DATASET ENTRIES -
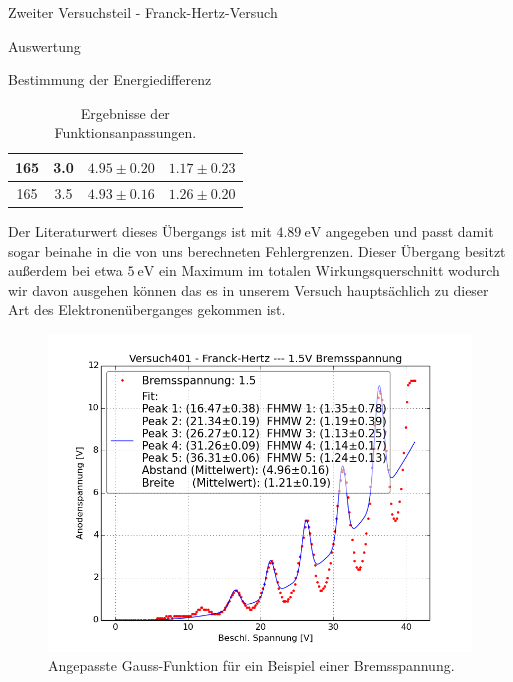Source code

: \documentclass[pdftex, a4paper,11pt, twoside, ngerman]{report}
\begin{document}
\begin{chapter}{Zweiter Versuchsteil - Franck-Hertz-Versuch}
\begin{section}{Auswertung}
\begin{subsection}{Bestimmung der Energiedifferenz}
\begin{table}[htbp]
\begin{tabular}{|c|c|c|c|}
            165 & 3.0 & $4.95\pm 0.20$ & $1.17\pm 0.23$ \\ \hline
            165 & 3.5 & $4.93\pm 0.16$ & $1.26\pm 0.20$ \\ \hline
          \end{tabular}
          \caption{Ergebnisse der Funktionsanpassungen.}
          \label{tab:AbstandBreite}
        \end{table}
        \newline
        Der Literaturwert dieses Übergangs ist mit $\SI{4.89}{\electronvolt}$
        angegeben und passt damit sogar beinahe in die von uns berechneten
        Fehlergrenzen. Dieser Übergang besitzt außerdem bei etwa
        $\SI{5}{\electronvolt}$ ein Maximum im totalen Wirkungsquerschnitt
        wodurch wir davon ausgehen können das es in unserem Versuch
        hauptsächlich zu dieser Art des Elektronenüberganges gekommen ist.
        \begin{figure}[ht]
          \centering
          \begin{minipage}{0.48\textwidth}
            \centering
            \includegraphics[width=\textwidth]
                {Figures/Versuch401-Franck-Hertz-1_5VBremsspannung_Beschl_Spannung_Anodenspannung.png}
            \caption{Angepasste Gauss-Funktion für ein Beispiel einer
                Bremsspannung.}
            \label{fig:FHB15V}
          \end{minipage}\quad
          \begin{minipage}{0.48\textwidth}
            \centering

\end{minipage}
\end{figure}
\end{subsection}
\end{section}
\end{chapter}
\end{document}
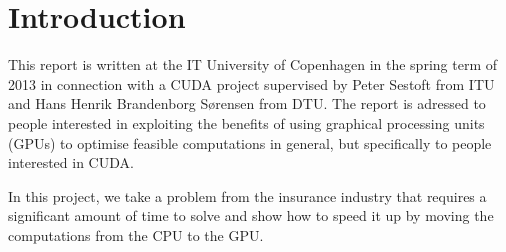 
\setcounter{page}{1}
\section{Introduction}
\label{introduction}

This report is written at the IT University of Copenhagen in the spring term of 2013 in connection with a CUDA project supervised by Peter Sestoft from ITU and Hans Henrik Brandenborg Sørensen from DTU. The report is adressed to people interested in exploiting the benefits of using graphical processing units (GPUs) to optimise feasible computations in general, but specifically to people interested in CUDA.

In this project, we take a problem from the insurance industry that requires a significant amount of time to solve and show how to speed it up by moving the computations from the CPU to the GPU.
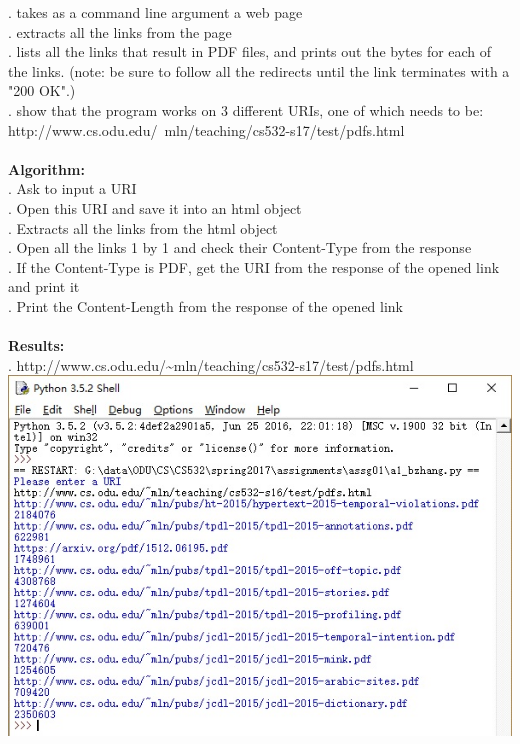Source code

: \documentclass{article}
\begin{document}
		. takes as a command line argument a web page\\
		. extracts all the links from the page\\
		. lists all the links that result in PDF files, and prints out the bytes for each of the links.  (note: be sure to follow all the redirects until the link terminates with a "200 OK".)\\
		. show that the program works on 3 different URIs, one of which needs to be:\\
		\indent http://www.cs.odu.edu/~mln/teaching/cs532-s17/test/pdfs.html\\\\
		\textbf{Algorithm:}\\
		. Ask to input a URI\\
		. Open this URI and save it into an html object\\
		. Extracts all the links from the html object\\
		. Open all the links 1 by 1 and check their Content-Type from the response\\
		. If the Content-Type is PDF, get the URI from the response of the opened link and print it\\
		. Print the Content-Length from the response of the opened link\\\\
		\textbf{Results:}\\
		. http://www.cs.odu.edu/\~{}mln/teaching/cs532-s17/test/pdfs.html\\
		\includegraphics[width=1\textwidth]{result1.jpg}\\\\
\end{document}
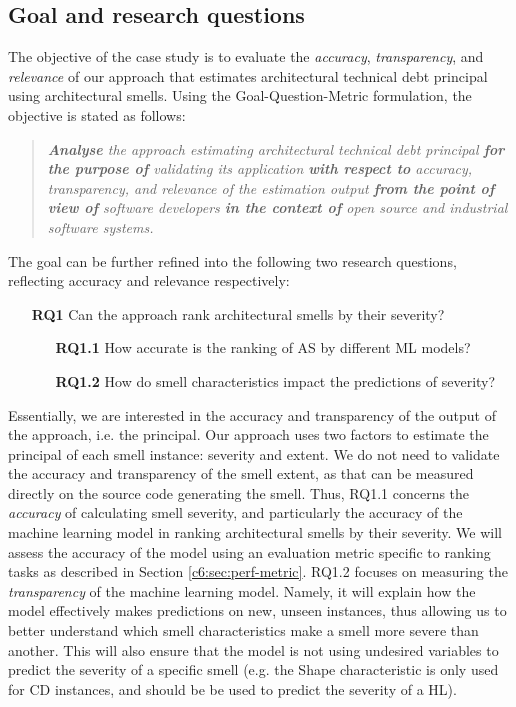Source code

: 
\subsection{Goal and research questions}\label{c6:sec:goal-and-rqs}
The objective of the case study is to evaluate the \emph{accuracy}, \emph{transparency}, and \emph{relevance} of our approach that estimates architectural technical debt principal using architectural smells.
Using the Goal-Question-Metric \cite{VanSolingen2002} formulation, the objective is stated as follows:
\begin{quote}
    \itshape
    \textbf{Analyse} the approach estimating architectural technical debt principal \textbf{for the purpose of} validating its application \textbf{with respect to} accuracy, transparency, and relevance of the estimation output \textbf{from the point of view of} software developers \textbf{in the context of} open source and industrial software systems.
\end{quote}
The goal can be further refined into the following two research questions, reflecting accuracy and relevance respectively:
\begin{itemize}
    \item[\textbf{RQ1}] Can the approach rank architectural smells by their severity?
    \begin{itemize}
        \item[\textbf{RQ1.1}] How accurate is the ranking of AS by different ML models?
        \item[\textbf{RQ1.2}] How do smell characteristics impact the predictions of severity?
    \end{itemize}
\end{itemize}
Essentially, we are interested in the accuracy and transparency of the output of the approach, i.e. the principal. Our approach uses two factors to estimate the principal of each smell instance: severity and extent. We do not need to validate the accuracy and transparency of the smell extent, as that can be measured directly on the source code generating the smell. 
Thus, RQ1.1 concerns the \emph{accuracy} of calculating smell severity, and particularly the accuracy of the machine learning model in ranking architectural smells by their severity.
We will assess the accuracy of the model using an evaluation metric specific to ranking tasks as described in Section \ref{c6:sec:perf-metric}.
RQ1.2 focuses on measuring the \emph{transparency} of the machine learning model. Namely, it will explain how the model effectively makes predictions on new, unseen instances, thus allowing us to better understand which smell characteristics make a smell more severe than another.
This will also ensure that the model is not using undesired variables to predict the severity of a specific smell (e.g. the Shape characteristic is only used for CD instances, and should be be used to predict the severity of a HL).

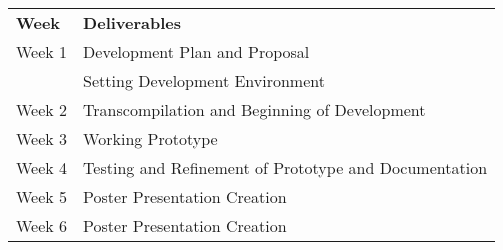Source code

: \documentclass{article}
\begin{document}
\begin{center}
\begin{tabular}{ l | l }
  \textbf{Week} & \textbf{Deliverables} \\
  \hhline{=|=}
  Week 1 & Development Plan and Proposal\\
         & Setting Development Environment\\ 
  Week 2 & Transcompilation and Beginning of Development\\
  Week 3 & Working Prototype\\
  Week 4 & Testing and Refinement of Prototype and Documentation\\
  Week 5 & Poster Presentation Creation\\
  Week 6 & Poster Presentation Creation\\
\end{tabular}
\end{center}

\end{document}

TASK DIRECTIONS - Lines that contain the string "subsection" should be copied from the material above.

ANSWER TO THIS TASK -
\begin{subsection}{Bestimmung der Energiedifferenz}
\end{subsection}
\subsection{Goal and research questions}\label{c6:sec:goal-and-rqs}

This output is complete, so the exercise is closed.